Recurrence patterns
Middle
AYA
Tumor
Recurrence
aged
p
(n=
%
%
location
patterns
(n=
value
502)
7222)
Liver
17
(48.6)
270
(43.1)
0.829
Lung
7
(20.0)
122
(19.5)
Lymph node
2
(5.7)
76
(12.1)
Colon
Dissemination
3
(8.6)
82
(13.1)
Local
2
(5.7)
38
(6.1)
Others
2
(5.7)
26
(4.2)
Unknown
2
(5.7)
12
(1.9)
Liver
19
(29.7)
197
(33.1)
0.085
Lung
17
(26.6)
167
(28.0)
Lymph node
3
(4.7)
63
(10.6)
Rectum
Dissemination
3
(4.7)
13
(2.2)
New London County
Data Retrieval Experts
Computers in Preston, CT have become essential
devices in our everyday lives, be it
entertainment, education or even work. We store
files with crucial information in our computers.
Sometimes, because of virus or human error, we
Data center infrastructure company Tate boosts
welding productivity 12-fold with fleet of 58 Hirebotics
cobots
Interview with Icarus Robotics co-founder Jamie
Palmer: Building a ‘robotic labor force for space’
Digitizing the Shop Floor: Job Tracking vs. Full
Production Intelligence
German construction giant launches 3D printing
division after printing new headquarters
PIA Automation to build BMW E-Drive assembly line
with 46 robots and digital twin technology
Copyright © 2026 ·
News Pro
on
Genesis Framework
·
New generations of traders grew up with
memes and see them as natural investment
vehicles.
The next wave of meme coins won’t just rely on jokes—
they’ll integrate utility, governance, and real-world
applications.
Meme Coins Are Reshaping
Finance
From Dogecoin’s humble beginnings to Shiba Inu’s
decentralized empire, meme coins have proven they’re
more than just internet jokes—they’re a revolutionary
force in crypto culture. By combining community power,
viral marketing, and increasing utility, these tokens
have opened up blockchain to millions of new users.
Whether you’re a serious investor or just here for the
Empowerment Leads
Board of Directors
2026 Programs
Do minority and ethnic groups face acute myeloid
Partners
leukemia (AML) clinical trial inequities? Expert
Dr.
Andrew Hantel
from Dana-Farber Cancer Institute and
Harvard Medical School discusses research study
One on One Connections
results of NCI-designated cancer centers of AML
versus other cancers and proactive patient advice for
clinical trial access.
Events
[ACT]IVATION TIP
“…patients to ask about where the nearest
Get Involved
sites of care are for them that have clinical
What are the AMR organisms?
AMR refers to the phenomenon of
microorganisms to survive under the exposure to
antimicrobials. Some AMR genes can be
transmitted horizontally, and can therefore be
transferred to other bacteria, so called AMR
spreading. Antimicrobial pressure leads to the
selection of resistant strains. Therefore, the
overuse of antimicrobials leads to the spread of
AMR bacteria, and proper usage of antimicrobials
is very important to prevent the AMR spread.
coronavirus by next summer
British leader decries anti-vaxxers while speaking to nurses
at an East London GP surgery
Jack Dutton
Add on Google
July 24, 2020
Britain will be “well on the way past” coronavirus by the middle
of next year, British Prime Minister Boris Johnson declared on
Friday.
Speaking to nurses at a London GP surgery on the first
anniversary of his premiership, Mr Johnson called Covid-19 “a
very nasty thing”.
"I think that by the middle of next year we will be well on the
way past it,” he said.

---

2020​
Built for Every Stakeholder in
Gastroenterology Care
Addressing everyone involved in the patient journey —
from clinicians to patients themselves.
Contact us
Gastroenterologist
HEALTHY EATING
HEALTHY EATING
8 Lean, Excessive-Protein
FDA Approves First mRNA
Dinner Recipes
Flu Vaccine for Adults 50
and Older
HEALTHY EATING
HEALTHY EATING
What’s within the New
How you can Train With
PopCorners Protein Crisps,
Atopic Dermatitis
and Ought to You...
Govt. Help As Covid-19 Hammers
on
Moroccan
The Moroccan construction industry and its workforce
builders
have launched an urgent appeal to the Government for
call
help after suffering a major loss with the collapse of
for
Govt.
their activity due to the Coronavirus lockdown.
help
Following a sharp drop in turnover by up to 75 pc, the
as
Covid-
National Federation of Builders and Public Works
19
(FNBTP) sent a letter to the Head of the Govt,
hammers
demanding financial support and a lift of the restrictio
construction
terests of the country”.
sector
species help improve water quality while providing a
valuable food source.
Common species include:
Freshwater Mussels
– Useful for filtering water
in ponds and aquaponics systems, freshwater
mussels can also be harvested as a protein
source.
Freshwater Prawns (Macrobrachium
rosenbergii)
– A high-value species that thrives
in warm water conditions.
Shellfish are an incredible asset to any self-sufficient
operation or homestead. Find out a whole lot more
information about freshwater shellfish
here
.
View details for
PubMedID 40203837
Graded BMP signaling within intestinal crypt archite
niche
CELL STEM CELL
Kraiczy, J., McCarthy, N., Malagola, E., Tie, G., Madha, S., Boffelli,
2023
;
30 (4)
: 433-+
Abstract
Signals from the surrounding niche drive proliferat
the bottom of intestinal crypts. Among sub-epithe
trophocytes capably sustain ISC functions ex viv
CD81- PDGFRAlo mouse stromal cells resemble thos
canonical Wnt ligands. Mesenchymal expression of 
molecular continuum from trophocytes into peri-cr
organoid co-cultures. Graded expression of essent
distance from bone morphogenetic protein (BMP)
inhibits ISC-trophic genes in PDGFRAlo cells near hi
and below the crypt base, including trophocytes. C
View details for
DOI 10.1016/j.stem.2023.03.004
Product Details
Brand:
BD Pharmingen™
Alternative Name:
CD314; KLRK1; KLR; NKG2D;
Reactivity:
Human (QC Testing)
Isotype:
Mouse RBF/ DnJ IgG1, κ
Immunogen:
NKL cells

--

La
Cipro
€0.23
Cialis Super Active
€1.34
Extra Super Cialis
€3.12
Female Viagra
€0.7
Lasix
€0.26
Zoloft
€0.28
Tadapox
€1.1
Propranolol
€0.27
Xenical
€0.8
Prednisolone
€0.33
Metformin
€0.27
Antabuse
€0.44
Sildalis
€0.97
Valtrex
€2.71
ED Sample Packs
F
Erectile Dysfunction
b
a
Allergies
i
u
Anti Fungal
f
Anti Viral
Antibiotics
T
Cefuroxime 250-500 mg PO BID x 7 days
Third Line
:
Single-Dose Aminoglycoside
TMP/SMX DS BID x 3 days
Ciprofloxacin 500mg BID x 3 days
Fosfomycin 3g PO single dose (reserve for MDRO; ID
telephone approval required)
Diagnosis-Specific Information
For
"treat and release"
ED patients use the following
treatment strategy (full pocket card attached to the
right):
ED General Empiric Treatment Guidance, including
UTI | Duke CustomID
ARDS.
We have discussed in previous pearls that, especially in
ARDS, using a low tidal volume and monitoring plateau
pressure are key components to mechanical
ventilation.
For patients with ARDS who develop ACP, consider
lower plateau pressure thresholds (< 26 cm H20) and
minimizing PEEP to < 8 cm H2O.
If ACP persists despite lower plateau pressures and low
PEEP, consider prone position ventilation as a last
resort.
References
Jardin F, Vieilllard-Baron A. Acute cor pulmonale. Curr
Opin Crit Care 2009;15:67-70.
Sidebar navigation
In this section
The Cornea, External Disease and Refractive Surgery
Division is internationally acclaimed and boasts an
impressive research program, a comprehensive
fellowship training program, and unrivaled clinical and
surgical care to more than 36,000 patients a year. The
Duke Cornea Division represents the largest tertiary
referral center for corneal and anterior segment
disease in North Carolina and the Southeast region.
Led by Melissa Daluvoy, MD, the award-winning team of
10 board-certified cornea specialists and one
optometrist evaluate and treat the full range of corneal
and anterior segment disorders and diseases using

» **Work order**: An exact, complete copy of the lines above from the one with "Data center infrastructure" through the one with "with 46 robots and digital twin technology" is the whole answer.

» **Answer space**:
Data center infrastructure company Tate boosts
welding productivity 12-fold with fleet of 58 Hirebotics
cobots
Interview with Icarus Robotics co-founder Jamie
Palmer: Building a ‘robotic labor force for space’
Digitizing the Shop Floor: Job Tracking vs. Full
Production Intelligence
German construction giant launches 3D printing
division after printing new headquarters
PIA Automation to build BMW E-Drive assembly line
with 46 robots and digital twin technology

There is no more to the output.